The author of this quatrain deserved a place with Browning if only for his delightful way of puzzling his readers. The new stones form a very striking contrast, but away hidden beneath the shadows of the hedge which surrounds the ground is a modest memorial that speaks more eloquently than the most elaborated arrangement conceivable. It is a roughly-constructed wooden cross -- not very large -- with the inscription roughly cut and erected by a father in memory of his son. It was a strangely touching sight! But we must on! Here is something with a flavour of exciting times --
ERECTED
to
the memory of
James Biggar, High town
who departed this life August
18th 1838 aged 87 years.
For many years he was an Irish
Volunteer and Rendered good service
to the cause of Freedom. He fought
at Antrim on the 7th June 1798 and at
all times upheld the honour of his
native land.
For dearer the grave or the prison
Illumed by one patriot name
That the trophies of all, who have risen
On Liberty's Ruin, to Fame.
Those who know their -- "'98" -- will remember Biggar.
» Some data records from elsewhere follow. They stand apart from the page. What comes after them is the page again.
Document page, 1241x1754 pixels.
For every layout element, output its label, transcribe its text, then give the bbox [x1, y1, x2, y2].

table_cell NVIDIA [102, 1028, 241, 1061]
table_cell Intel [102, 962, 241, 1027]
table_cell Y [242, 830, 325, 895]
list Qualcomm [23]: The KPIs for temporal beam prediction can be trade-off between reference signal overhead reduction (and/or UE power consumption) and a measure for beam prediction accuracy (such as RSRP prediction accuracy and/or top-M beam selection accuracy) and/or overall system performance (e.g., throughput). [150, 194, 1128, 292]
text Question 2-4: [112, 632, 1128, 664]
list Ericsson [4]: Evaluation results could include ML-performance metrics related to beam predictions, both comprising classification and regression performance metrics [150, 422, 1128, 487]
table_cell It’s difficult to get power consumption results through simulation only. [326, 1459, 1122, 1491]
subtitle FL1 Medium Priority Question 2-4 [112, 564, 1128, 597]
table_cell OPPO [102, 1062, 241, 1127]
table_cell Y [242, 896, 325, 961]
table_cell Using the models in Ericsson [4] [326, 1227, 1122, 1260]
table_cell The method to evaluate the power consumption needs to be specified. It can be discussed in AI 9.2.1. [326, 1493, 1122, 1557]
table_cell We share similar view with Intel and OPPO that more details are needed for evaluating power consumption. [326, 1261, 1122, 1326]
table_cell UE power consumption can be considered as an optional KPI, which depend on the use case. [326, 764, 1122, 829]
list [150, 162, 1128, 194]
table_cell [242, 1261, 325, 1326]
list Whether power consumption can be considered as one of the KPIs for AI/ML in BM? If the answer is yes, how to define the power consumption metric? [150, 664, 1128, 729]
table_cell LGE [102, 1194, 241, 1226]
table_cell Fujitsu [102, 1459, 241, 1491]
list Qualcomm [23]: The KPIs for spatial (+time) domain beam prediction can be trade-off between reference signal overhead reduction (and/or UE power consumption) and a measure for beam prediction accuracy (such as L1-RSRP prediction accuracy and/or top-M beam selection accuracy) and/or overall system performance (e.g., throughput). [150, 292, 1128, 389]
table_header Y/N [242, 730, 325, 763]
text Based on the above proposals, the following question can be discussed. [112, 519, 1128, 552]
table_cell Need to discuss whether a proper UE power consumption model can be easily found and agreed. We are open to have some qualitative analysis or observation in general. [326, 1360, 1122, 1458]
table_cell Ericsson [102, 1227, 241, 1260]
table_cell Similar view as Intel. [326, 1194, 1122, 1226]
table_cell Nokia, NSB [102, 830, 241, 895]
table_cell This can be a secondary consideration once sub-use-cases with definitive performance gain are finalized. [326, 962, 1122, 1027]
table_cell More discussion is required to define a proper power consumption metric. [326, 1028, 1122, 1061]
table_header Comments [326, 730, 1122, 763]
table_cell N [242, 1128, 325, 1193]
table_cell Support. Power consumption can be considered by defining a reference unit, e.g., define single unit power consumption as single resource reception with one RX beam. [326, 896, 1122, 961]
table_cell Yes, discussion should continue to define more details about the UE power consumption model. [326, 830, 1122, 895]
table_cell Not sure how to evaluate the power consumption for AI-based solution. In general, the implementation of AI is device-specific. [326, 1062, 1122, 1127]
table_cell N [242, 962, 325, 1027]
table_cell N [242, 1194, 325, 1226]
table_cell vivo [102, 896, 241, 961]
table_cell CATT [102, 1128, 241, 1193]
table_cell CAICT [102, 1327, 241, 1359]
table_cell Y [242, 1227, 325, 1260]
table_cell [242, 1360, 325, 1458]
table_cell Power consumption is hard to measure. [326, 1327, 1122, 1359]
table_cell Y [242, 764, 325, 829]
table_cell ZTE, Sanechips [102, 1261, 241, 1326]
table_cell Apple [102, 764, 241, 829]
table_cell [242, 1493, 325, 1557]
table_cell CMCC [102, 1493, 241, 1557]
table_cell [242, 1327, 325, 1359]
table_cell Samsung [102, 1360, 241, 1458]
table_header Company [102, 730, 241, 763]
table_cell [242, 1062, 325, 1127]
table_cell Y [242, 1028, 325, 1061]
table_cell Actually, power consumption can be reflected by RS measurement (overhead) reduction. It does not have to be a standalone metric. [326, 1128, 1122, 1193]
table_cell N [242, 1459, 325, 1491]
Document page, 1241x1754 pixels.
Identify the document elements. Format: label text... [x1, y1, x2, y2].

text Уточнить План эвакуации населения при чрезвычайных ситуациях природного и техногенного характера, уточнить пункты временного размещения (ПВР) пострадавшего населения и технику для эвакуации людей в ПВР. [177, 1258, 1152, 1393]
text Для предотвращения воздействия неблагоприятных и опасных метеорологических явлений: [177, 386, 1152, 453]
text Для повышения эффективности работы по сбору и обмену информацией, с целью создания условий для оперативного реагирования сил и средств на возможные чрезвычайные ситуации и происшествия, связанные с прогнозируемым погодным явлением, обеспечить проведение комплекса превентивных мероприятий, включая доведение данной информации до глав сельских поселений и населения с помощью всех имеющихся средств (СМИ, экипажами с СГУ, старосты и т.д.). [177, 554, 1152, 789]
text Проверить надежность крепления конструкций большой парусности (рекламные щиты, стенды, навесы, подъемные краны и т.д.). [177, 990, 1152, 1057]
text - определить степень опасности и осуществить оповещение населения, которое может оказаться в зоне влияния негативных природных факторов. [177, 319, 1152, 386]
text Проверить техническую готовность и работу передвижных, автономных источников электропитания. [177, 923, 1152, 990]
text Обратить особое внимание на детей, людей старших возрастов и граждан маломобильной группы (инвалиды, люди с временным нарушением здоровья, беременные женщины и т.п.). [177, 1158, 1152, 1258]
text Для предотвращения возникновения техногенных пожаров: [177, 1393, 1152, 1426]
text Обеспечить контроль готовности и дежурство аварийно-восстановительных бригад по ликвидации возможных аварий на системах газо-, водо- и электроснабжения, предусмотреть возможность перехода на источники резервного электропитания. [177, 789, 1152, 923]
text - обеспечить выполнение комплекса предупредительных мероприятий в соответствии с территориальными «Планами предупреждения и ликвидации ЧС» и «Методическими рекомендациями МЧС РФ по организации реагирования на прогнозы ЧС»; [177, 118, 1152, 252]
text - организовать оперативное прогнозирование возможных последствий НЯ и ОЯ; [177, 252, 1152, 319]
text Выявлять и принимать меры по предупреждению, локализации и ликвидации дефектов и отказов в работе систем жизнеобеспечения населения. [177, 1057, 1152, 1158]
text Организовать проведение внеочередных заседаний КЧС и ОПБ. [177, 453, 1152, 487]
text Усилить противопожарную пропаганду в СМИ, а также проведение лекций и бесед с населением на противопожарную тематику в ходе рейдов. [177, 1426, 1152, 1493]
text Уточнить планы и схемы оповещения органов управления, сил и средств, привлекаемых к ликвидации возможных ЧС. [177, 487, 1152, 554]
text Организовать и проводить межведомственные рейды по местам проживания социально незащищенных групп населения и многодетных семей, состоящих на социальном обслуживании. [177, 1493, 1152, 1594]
And a few yards away is a stone to the memory of one of this colleagues, "honest Jemmy," as he was called. James Hope, one of the foremost of the United Irishmen -- practically one of the originators -- a man about whom (apart from his politics) not even his greatest enemy could say one word to his discredit. He was a bosom friend of Neilson, and McCracken, and Russell, and Emmet, and took a prominent part in the negotiations which led up to the Battle of Antrim. Perhaps some of our readers could explain the meaning of the roughly-carved dog figure on his tombstone. Here is the inscription:--
SACRED
to the memory of
James Hope
who was born 1764 and died 1847.
One of Nature's Noblest Works
An Honest Man
Steadfast in faith and always hopeful
In the Divine Protection
In the Best Era of his country's history
A Soldier in her cause
and in the worst of times still faithful to it
Ever True to Himself and to those
who trusted to him he remained to the last
unchanged and unchangeable
in his fidelity.
Then there are the added the names of his wife and sons and his father and mother, while in the next plot there is a more ambitious monument
Memorials of James Hope, one of the leaders of '98, and his son Luke M. Hope, editor of the "Rushlight."
To the memory of
Luke M. Hope
(Editor of The Rushlight).
He is described in Young's Town Book as a son of James Hope. The inscription continues --
whose life was distinguished
by
The superiority of his talents
The purity of his principles
and
The simplicity of his manners.
This monument
is placed by a few of the many friends
who valued his worth
and regret his premature death.
The tear that we shed though in secret it rolls
Shall long keep his memory green in our souls.
As I left the quaint little cemetery I could not help thinking that many who read these lines will be surprised to know that there is such an interesting collection at our very gates.